Supplied text »
********
Optimization of Charging Strategy by Prevention of Lithium Deposition on Anodes in high-energy Lithium-ion Batteries - Electrochemical Experiments

The study evaluates the capacity fade of commercial 3.25 Ah 18650-type cells with NCA cathodes and graphite anodes quantitatively for different temperatures and charging strategies. For standard constant current/constant voltage (CC-CV) charging, the aging rate for cells cycled at 0.5C is increased with decreasing temperature in the range of 25 degrees C to 0 degrees C. Interestingly, no accelerated aging is observed for CC-CV charging in the temperature range of 25 degrees C to 60 degrees C at 0.5C. The observed behavior indicates lithium deposition on anodes for temperatures up to similar to 25 degrees C and is further investigated by reconstruction of anode and cathode from the commercial 18650-type cells into full cells with an additional lithium metal reference electrode. The reconstruction method is scrutinized regarding its validity. Measurements with the reconstructed cells at 25 degrees C reveal the quantitative dependency of the anode potential vs. Li/Li+ from the charge C-rate and cell voltage. This allows deriving charging strategies involving strictly positive anode potentials to avoid lithium deposition and preventing the corresponding capacity fade. (C) 2015 Published by Elsevier Ltd.
********
Supplied data »
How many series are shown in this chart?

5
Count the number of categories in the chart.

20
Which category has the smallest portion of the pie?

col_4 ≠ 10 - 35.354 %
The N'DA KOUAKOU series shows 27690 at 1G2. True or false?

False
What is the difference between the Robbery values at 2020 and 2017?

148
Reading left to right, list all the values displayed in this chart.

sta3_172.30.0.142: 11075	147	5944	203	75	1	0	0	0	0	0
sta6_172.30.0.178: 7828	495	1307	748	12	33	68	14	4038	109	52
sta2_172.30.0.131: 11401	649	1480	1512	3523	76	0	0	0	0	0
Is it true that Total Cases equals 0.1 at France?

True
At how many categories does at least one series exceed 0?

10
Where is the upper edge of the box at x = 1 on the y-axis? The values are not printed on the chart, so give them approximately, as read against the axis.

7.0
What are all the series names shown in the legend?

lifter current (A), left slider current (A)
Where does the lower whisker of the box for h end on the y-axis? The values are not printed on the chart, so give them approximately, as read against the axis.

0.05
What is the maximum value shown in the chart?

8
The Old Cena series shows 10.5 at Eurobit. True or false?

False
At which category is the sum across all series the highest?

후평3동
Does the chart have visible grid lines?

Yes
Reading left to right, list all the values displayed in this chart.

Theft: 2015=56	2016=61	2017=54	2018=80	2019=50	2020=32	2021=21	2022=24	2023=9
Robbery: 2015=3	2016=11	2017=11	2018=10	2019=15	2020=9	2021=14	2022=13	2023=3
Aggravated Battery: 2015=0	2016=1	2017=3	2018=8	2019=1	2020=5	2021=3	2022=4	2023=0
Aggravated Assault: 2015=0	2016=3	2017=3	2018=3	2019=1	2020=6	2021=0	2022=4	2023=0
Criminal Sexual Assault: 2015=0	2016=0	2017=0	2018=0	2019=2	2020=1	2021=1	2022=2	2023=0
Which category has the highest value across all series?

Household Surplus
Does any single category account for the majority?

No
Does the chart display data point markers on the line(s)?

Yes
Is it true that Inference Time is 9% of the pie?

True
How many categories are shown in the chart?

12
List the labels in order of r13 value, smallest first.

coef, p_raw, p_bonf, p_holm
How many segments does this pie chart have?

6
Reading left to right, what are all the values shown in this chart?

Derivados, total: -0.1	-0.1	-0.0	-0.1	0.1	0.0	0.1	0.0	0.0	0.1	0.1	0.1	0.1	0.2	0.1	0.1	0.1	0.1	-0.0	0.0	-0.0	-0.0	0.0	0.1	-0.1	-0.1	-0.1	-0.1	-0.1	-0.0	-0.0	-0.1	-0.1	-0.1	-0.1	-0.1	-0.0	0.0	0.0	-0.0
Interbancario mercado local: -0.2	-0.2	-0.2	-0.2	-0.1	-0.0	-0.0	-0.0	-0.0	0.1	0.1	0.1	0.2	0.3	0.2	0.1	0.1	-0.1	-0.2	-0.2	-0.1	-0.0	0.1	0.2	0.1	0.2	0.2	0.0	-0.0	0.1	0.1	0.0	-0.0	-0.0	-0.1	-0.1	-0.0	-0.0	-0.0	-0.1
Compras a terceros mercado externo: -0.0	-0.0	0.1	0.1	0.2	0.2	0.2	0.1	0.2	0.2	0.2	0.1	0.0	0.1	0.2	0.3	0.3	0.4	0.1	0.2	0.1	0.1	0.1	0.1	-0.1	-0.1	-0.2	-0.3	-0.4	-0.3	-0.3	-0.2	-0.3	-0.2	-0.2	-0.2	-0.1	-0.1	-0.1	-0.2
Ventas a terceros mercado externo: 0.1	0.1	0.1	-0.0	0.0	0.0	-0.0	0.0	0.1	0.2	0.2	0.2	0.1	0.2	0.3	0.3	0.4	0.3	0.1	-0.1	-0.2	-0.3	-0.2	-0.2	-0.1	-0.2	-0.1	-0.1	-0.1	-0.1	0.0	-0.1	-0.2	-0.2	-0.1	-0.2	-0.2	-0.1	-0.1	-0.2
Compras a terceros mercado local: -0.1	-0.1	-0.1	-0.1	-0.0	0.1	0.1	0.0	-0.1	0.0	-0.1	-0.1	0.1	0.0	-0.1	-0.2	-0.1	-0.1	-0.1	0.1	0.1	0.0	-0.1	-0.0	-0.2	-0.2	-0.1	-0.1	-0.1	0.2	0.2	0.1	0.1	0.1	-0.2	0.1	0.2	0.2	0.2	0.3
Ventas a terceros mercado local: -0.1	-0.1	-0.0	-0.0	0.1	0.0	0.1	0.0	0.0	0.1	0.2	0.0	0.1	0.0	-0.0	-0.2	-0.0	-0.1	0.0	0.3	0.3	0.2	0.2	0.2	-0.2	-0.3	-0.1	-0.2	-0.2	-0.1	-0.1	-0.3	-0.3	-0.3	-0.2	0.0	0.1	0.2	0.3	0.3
********
What is being asked »
Name every electrode material mentioned in the abstract on lithium deposition above, with the role each plays in the cells.

Reply to the task »
NCA serves as the cathode, graphite as the anode, and lithium metal as the additional reference electrode.